Leland himself provided inspiration for (hostile) lyrics in Public Enemy's "Bring the Noise," and he has a prickly relationship to black music, a consuming passion I share. His Hip is the history of an ideology I didn't know I had. It begins by citing slang expert Clarence Major to trace the origins of "hip" to the verbs hepi ("to see") or hipi ("to open one's eyes") from the West African Wolof language. Looking to slave narratives, the book finds evidence that hipping was a language of covert enlightenment among Africans, a code that fascinated their European captors. In-the-know attitudes had existed as long as humans had been aware of knowing anything. But "hip" was something new: Staying one step ahead of whites meant speeding up the process of adaptation and reinvention, renewing the code continually. The same dynamic persists today as a global capitalist phenomenon we call "youth culture."

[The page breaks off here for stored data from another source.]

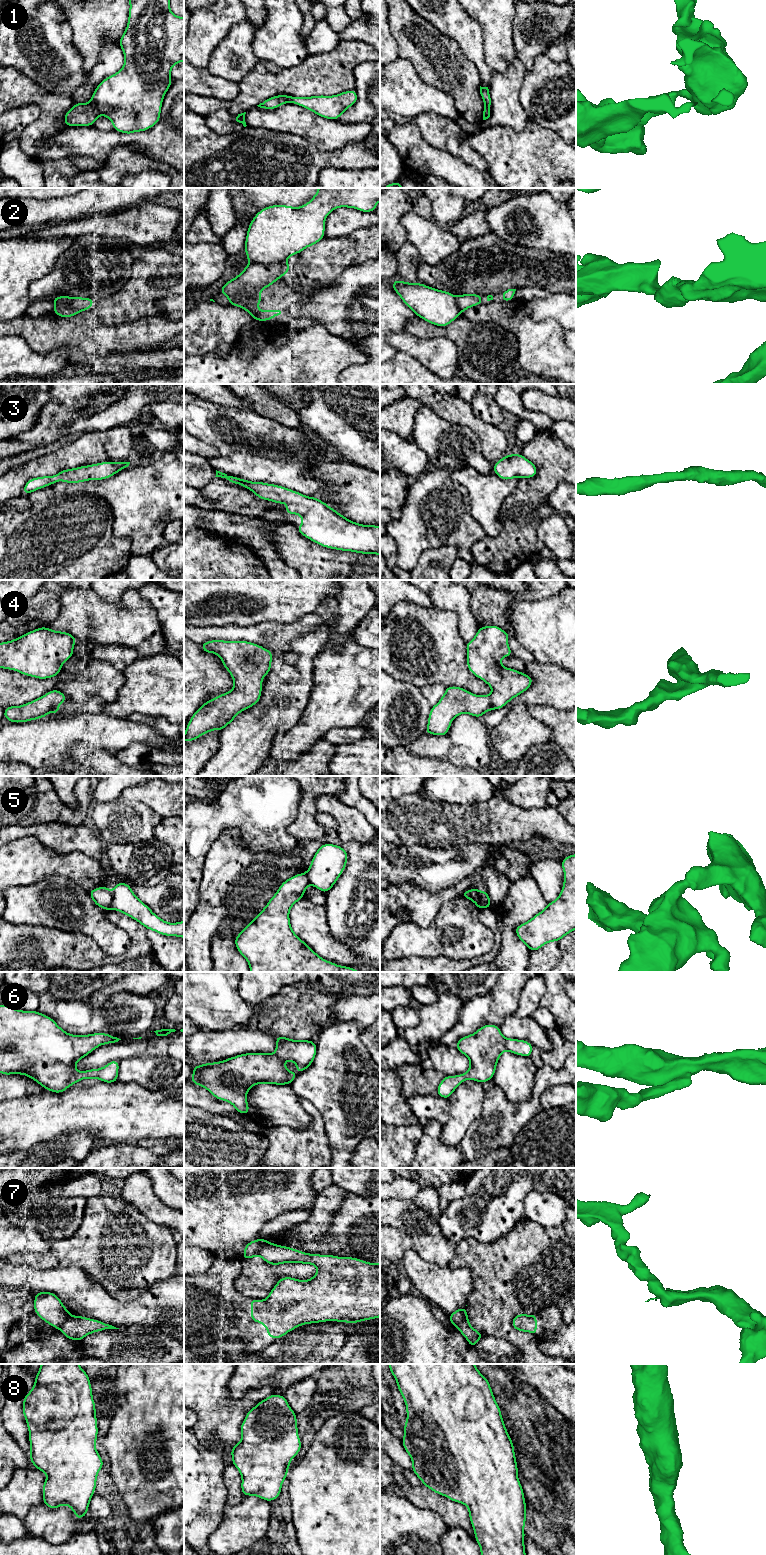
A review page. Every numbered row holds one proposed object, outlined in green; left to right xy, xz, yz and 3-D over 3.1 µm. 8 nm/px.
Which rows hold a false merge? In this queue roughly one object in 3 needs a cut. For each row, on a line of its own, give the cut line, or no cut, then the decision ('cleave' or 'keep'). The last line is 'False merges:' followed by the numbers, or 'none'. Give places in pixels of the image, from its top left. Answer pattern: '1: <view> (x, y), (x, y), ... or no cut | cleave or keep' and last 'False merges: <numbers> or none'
1: xy (90, 101), (101, 114) | cleave
2: xz (282, 260), (271, 263), (249, 263) | cleave
3: no cut | keep
4: no cut | keep
5: xy (112, 891), (110, 908) | cleave
6: no cut | keep
7: xy (70, 1315), (59, 1329) | cleave
8: no cut | keep
False merges: 1, 2, 5, 7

Leland tracks the development of hip with attentiveness and range, weaving Jewishness, the Stonewall riots, and grrrl power into his bohemian rhapsody. He describes six "hipster convergences," beginning with the literary supergroup Whitman/Emerson/Thoreau/and Melville in the 1850s--the "O.G.'s" who championed individualism and the beauty of the American vernacular. The Harlem Renaissance, the Beats, bebop, drugs, punk, and dot-coms follow. Along the way, the book traces the long history of blacks and whites holding up mirrors to each other in the blues and in minstrelsy, in rock 'n' roll and in hip hop. That communication across the abyss, Leland says, is the story of America.